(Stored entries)
-------------------------

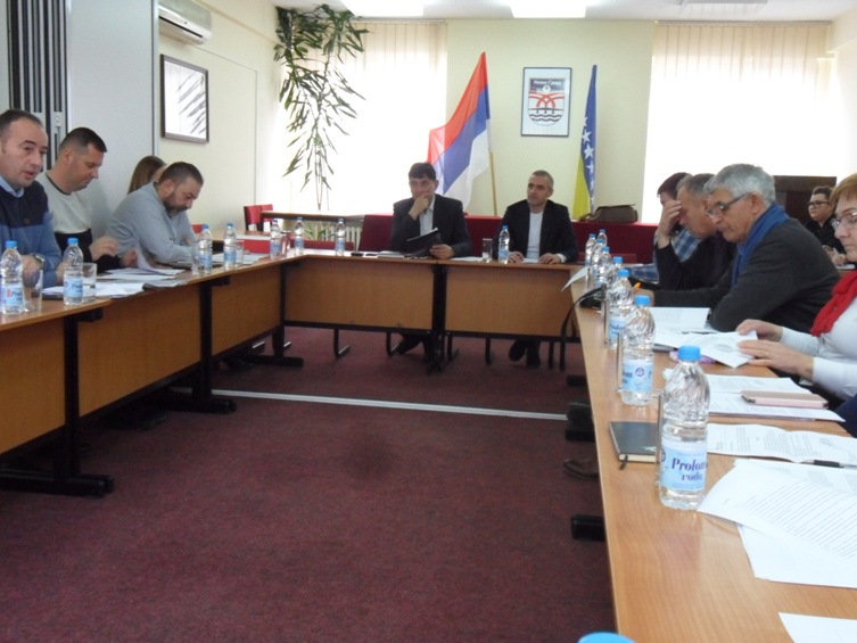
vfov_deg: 38.7
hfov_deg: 50.1
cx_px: 428
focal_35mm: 37
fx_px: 916
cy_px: 322
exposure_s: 1/20
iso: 400
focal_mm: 6.6
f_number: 4
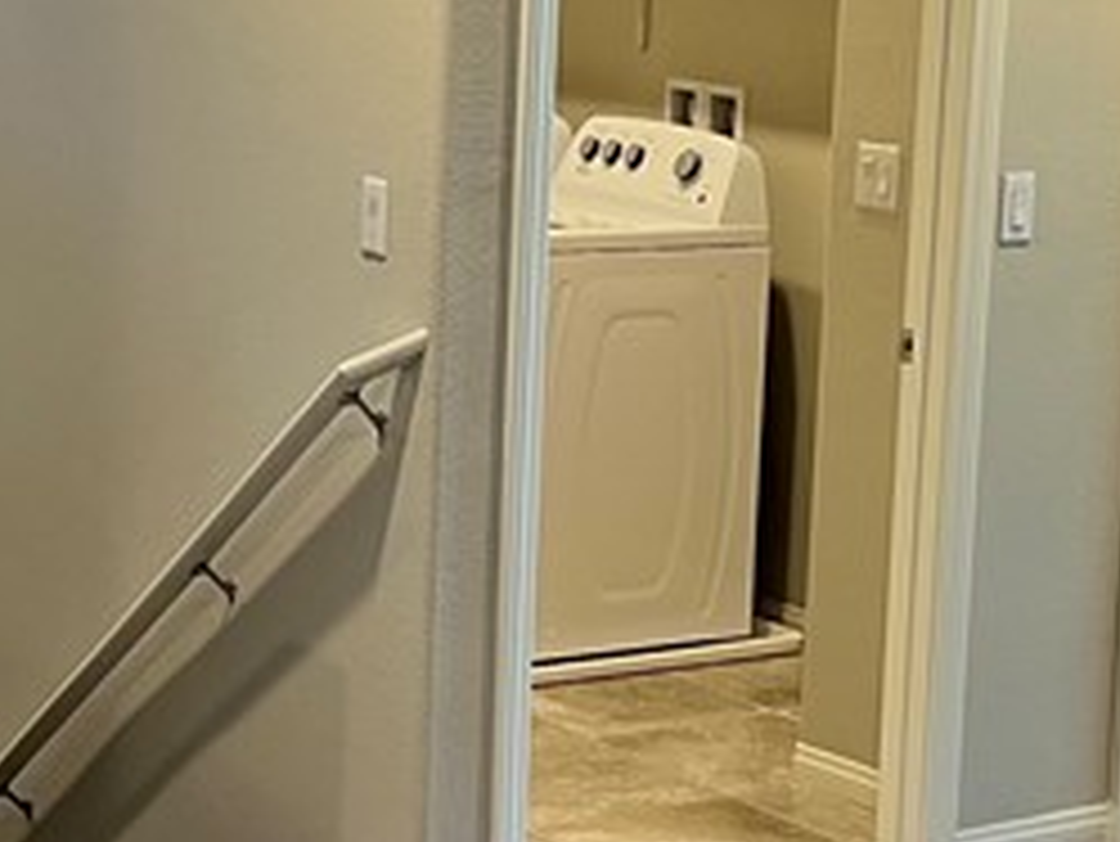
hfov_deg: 18.3
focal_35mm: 107
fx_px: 3464
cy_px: 423
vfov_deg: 13.8
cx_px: 711
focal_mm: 5.7
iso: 80
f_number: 1.5
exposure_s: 1/60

-------------------------

WHAT IS REQUIRED -> Reproduce every entry word for word, but omit the pictures.

SOLUTION TO THIS TASK ->
vfov_deg: 38.7
hfov_deg: 50.1
cx_px: 428
focal_35mm: 37
fx_px: 916
cy_px: 322
exposure_s: 1/20
iso: 400
focal_mm: 6.6
f_number: 4
hfov_deg: 18.3
focal_35mm: 107
fx_px: 3464
cy_px: 423
vfov_deg: 13.8
cx_px: 711
focal_mm: 5.7
iso: 80
f_number: 1.5
exposure_s: 1/60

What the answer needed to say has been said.